劉 剛
9月1日より投資総額1.1億人民元(日本円でおよそ1370億円)の小学校が開校され、蘇州という地名が頻繁に全国各新聞やテレビ番組に取り上げられています。
蘇州は上海より84kmほど北西にあり、上海から車で約1時間の距離です。面積は8,488km2で、2009年の人口統計によると人口は826万人です。蘇州の観光名所は寒山寺で、除夜に鳴る鐘のことは日本でもよく知られています。
<羨ましい新学校>
今回スポットが当てられているのは「蘇州相城区陽澄湖小学校」です。
午後4時、学校の放課後。ひとりの先生が、校門で下校する生徒の秩序を維持しています。16時10分、6台のエアコン付きの大型バスが相次いで校門のそばに並び、専用の送迎バスを利用して、先生は生徒たちを自宅まで送り届けます。
この小学校の敷地面積は、約4万4,000㎡です。食堂を含めて全部で7棟の教育施設があり、総建築面積は2万8,000㎡超になります。昔の「田泾小学校」から変身した「陽澄湖小学校」は面積拡大だけではなく、いろんなハードウエアの面で充実しています。
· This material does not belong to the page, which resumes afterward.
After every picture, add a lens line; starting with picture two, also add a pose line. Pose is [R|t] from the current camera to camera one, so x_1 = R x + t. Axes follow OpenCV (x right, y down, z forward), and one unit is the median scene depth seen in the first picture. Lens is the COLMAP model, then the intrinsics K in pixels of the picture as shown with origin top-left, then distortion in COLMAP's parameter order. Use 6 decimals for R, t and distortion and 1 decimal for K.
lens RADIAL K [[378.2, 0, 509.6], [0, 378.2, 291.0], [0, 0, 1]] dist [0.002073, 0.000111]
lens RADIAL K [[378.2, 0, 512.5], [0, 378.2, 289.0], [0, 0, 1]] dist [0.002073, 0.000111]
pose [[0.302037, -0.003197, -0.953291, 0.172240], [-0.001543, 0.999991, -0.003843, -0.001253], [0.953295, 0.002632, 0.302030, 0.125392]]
(1)運動場のコースが昔の「石炭の燃え殻作り」から「プラスチック製」へ
(2)校内すべての施設でインターネット対応が可能に
(3)30万人民元(約3,900万円)をかけ、模擬生態館を建設
(4)教室に黒板の代わりに、黒板やプロジェクターやテレビなどの機能を一体化した電子白板を設置
(5)舞台演出できる、600人が入れる大ホールを建設
(6)3階建ての付属幼稚園にセントラル・エアコンシステム、エレベーター、個室トイレ、サニー・ハウスなどを設置または建設
蘇州へ出稼ぎに来て8年目のドウさんは「自分の子供がこんな素晴らしい小学校で教育を受けることができるなんて、想像にもつきませんでした。しかも、費用は地元の子と同じで、非常に満足しています」と喜びの声。
蘇州の教育関係幹部は「子供たちに、よりよい教育を受けさせることは、保護者たちの希望でもあり、政府の責任でもあります」と語っています。
今年に入り、教育事業を優先させてきた蘇州。特に農村部学校の改善に重点を置いて、区域間の教育推進のバランスを取ったことで「全国義務教育均衡発展モデル地区」として、中央政府の教育部から表彰されました。
【劉 剛(りゅう ごう)氏 略歴】
1973年12月生まれ。中国上海出身。上海の大学を経て、96年に地元の人材派遣会社に入社。10年3月より福岡に常駐。趣味は読書。